Mais où est donc la parole de cette Algérie qui a retrouvé sa voix dans le concert des nations ?
C’est que l’Algérie de Bouteflika a déserté le camp de la diplomatie internationale, si tant qu’elle l’ait occupée au cours de la dernière décennie.
Il fut un temps où l’Algérie s’imposait comme un acteur indispensable, sinon essentiel, dans le règlement des conflits qui touchent les pays du monde arabe ou musulman. Et c’est bien ce rôle majeur qui est aujourd’hui perdu.
En 1975, c’était à Alger, sous le patronage de Boumediene, que fut scellée la réconciliation entre l’Irak de Saddam Hussein et l’Iran du Shah.
C’est bien aussi l’Algérie qui a joué un rôle crucial dans la crise des otages américains détenus par Téhéran, libérés le 20 janvier 1981, grâce aux bons offices de la diplomatie algérienne.
Une mission qui a couté la vie à notre ministre des Affaires étrangères, Mohamed Seddik Benyahia ainsi qu’à d’autres diplomates algériens.
Lors de la première guerre du Golfe en 1990, la diplomatie algérienne, sous la présidence de Chadli Bendjedid, avait également joué un rôle important dans la tentative de la communauté internationale de ramener à la raison le despote de Baghdad.
On se souvient que des émissaires américains s’étaient rendus à Alger pour demander aux autorités algériennes de jouer les bons offices.
Le ministre algérien des Affaires étrangères, Sid Ahmed Ghozali, nommé quelques mois plus tard Chef du gouvernement, s’était déplacé à Baghdad, à la tête d’une importante délégation de diplomates algériens, pour conjurer Saddam d’accepter une solution du conflit négociée sous l’égide de l’ONU. Solution dont l’Algérie s’était portée garante.
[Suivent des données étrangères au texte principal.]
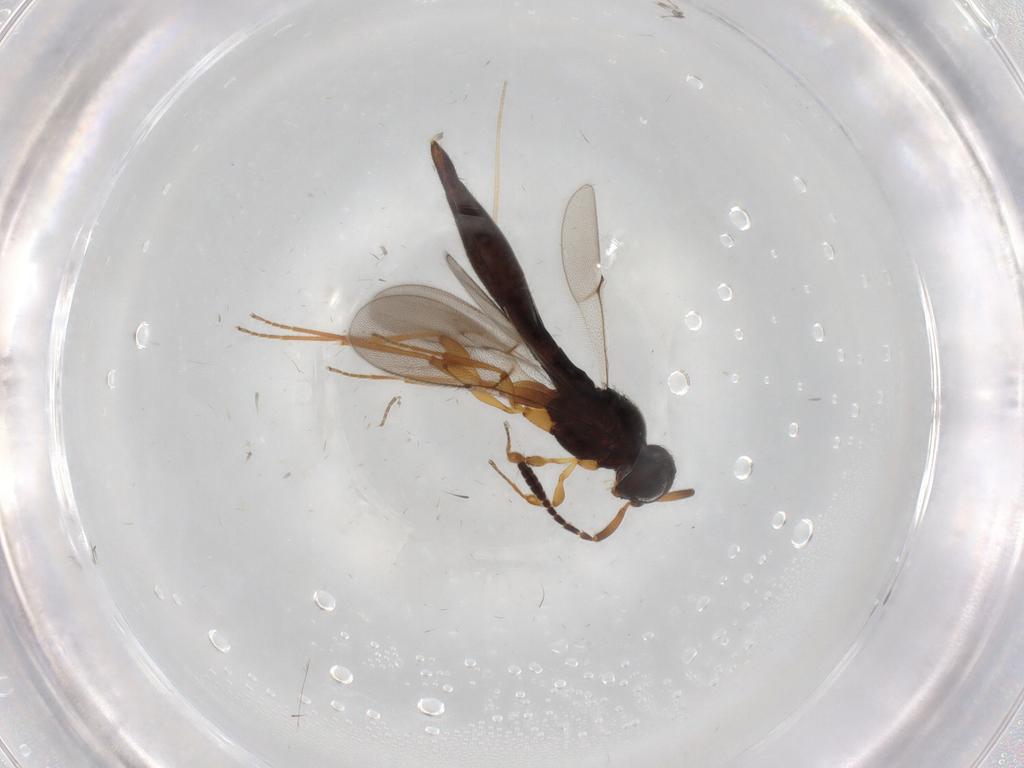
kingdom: Animalia
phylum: Arthropoda
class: Insecta
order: Hymenoptera
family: Scelionidae
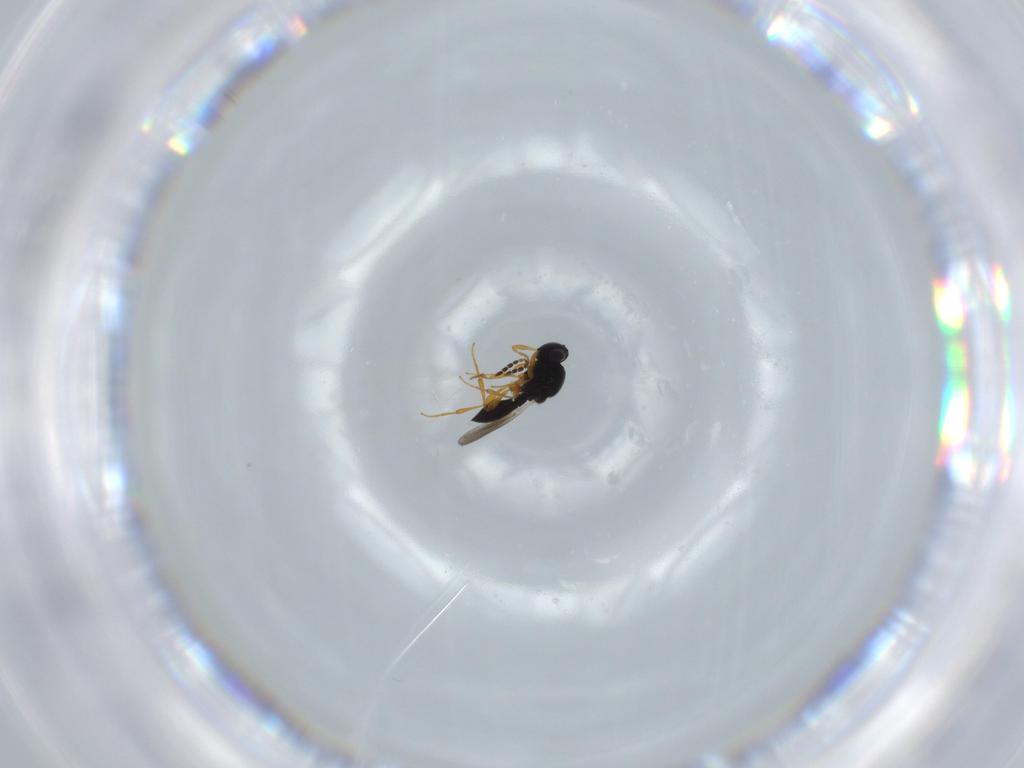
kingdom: Animalia
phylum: Arthropoda
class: Insecta
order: Hymenoptera
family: Platygastridae
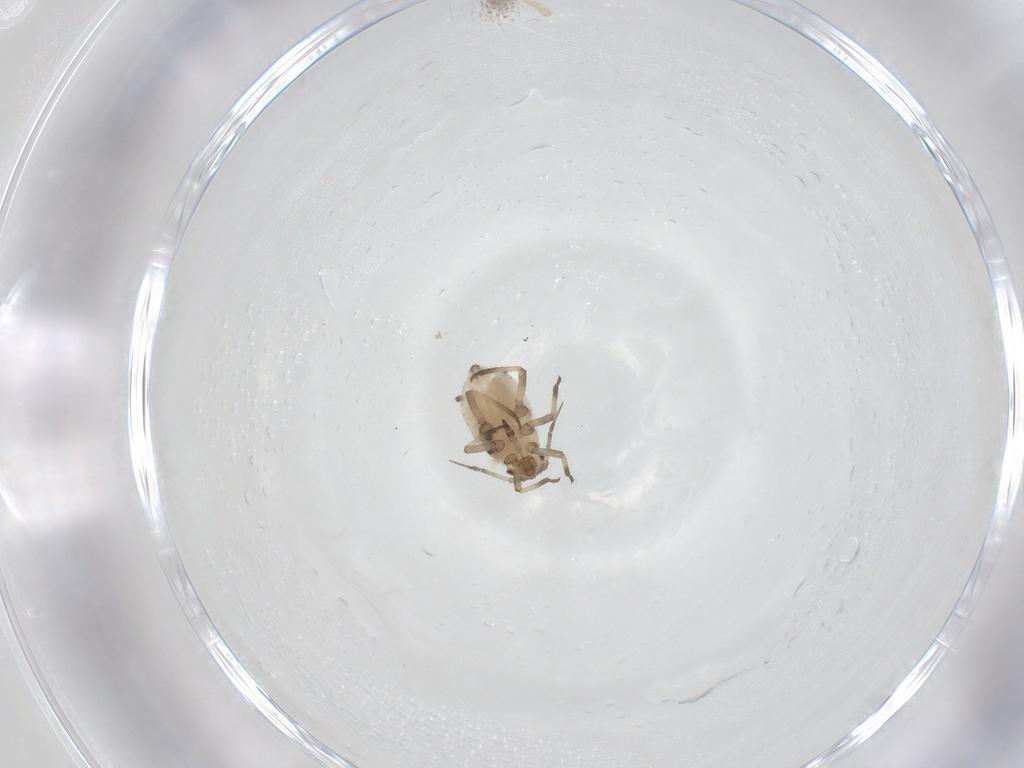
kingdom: Animalia
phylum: Arthropoda
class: Insecta
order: Hemiptera
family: Aphididae
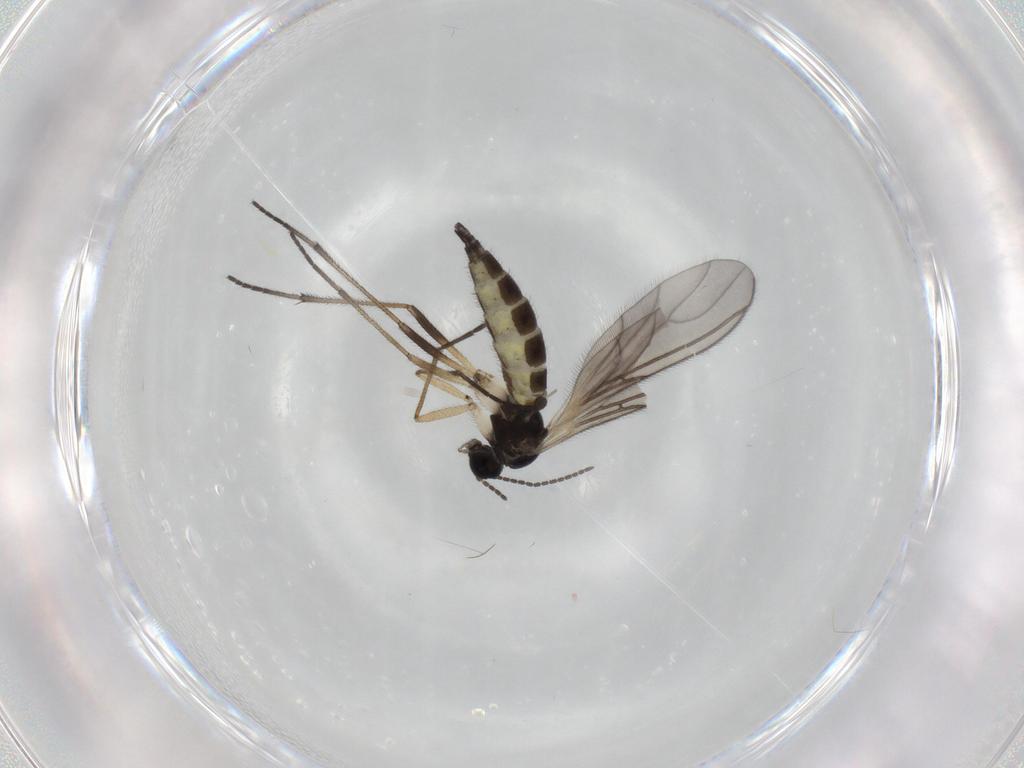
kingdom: Animalia
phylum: Arthropoda
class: Insecta
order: Diptera
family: Sciaridae
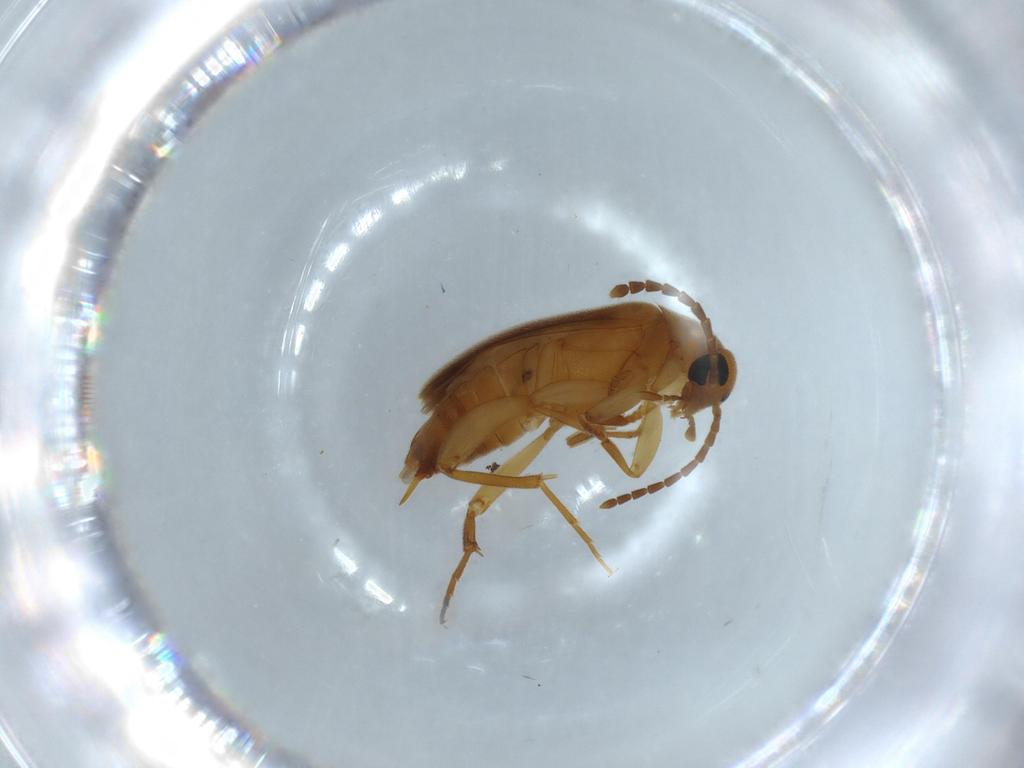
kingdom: Animalia
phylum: Arthropoda
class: Insecta
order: Coleoptera
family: Scraptiidae
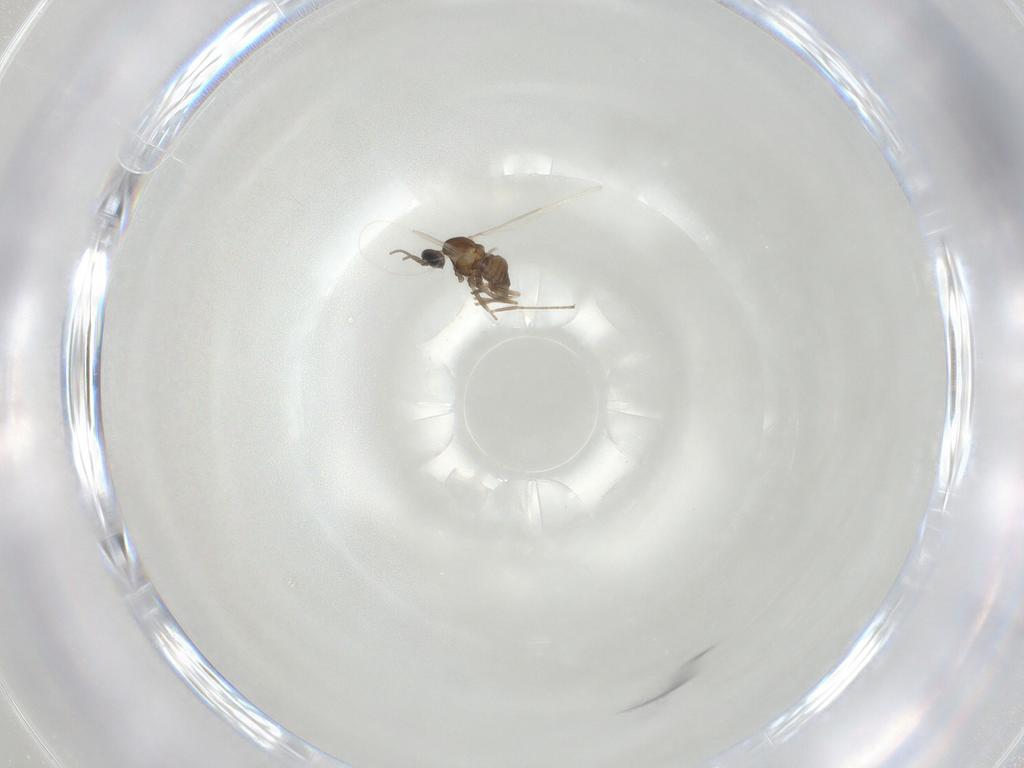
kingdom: Animalia
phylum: Arthropoda
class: Insecta
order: Diptera
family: Cecidomyiidae
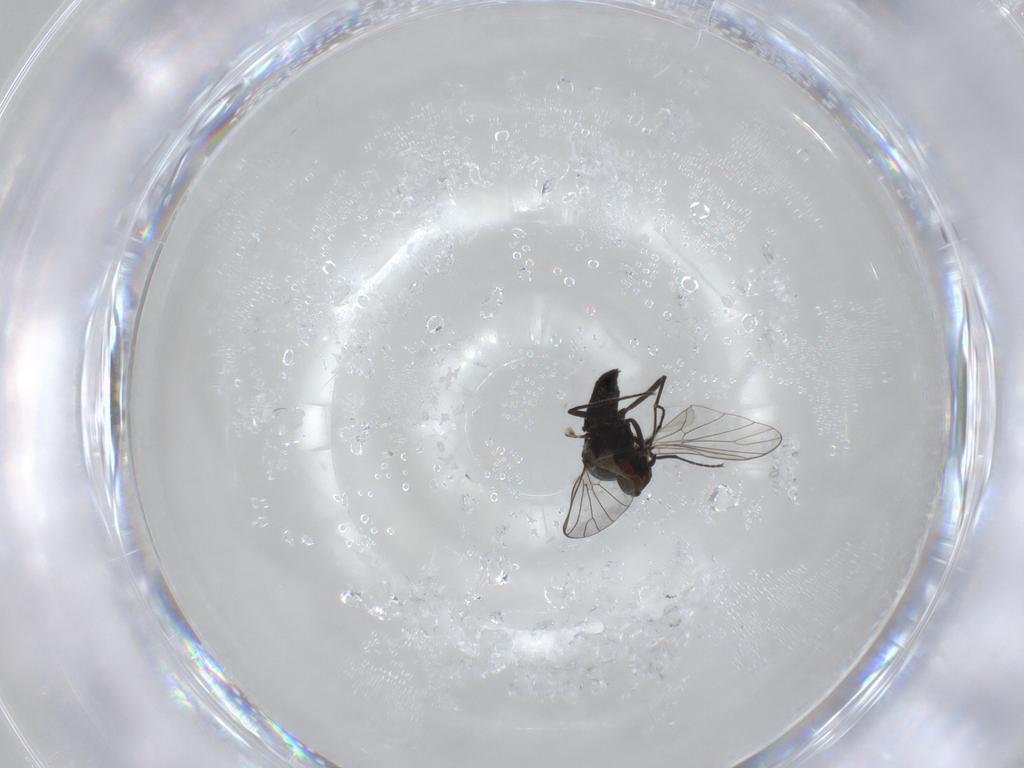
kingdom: Animalia
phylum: Arthropoda
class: Insecta
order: Diptera
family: Bombyliidae
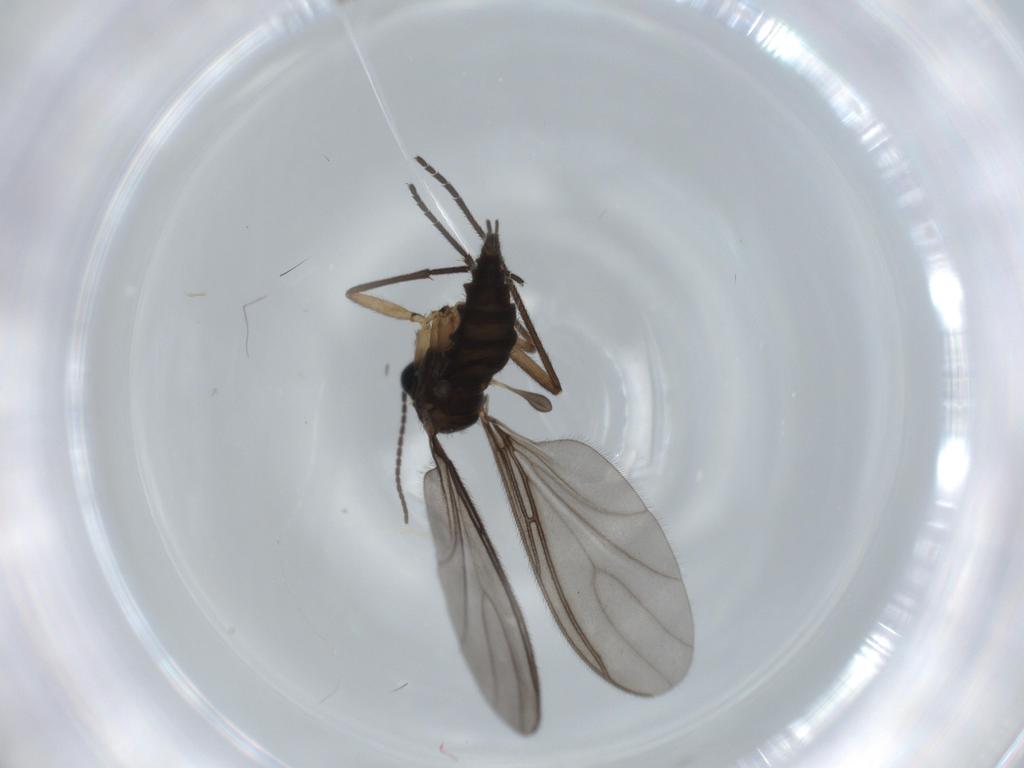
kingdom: Animalia
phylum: Arthropoda
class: Insecta
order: Diptera
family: Sciaridae
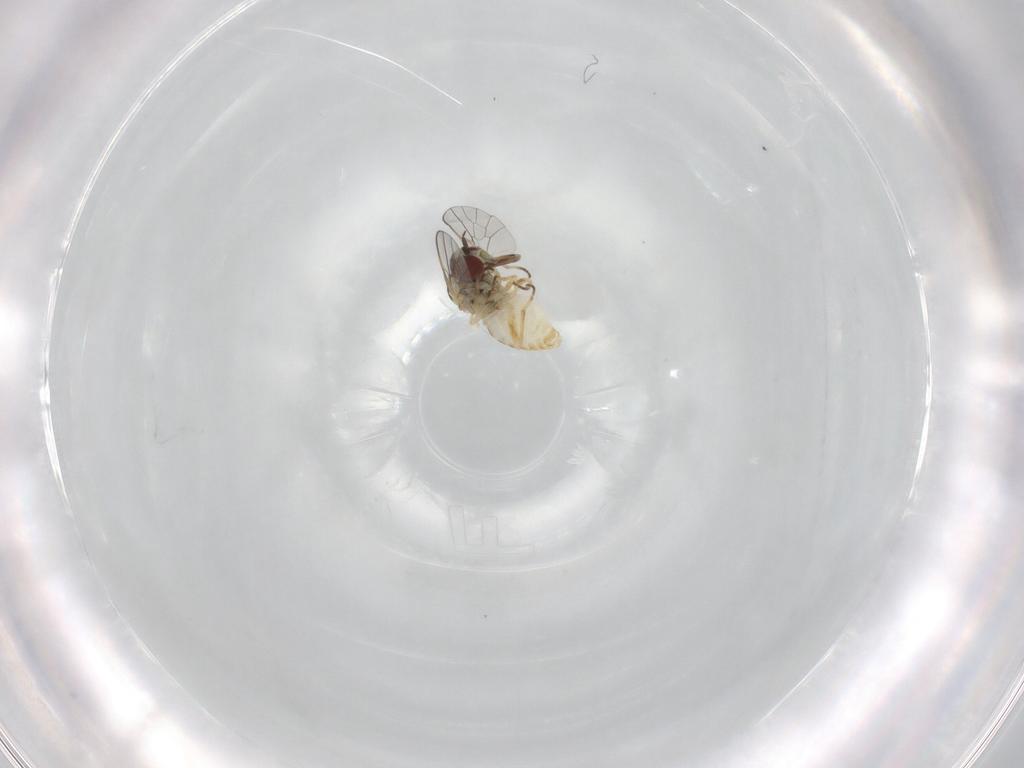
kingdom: Animalia
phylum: Arthropoda
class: Insecta
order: Diptera
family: Mythicomyiidae
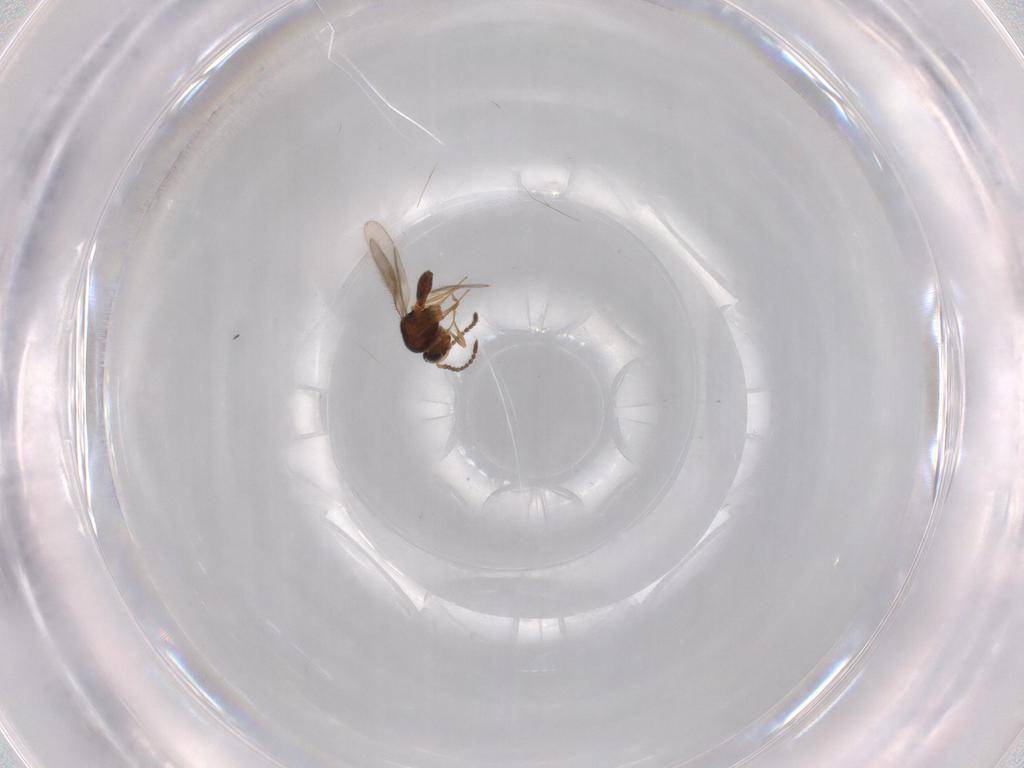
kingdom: Animalia
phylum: Arthropoda
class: Insecta
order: Hymenoptera
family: Scelionidae
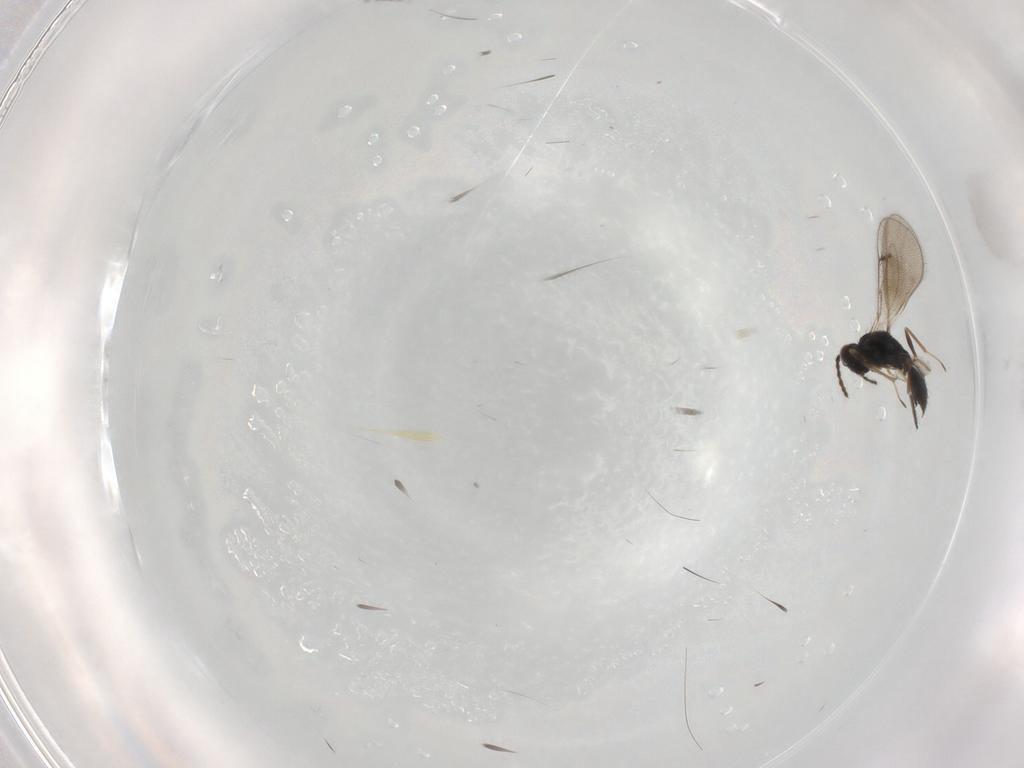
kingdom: Animalia
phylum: Arthropoda
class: Insecta
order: Hymenoptera
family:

C’est ce rôle reconnu, apprécié, recherché et loué, que la diplomatie algérienne a perdu aujourd’hui.
Bien sûr, diraient certains, l’Algérie de 2011, l’Algérie de Bouteflika, n’est pas celle de Boumediene, ni celle de Chadli.
Mais on croyait que sous le règne de Bouteflika, l’Algérie a retrouvé son prestige, son aura internationale…
C’en était tellement vrai que Bouteflika a été proposé au Prix Nobel de la Paix. N’est-ce pas ?!
En réalité, rien n’est moins vrai.
L’idée que l’on se fait de cette Algérie qui a retrouvé son aura sur le plan international, l’image que l’on accrédite auprès de l’opinion que cette Algérie est redevenue, comme dans les années 1970 de Boumediene, un pays qui compte, tout cela relève d’une supercherie. D’une imposture.
Cette supercherie reposait, elle repose encore hélas, sur le postulat que Bouteflika, cet ancien ministre des Affaires étrangères sous Boumediene, était et reste encore cet homme idoine, cet homme providentiel qui allait redorer le blason de la diplomatie algérienne.
Hélas, cette supercherie s’est fracassée aujourd’hui, une fois de plus, sur la réalité du terrain.
Que pèse aujourd’hui la voix de l’Algérie au Maghreb ? En Afrique ? Au Moyen Orient ? Si peu, pour ne pas dire, rien.
Qui sollicite aujourd’hui la diplomatie algérienne dans les affaires qui touchent la Tunisie, l’Egypte, la Libye, pour ne citer que ces pays ? Personne.
La voix de l’Algérie s’est éteinte comme la parole de son président Bouteflika.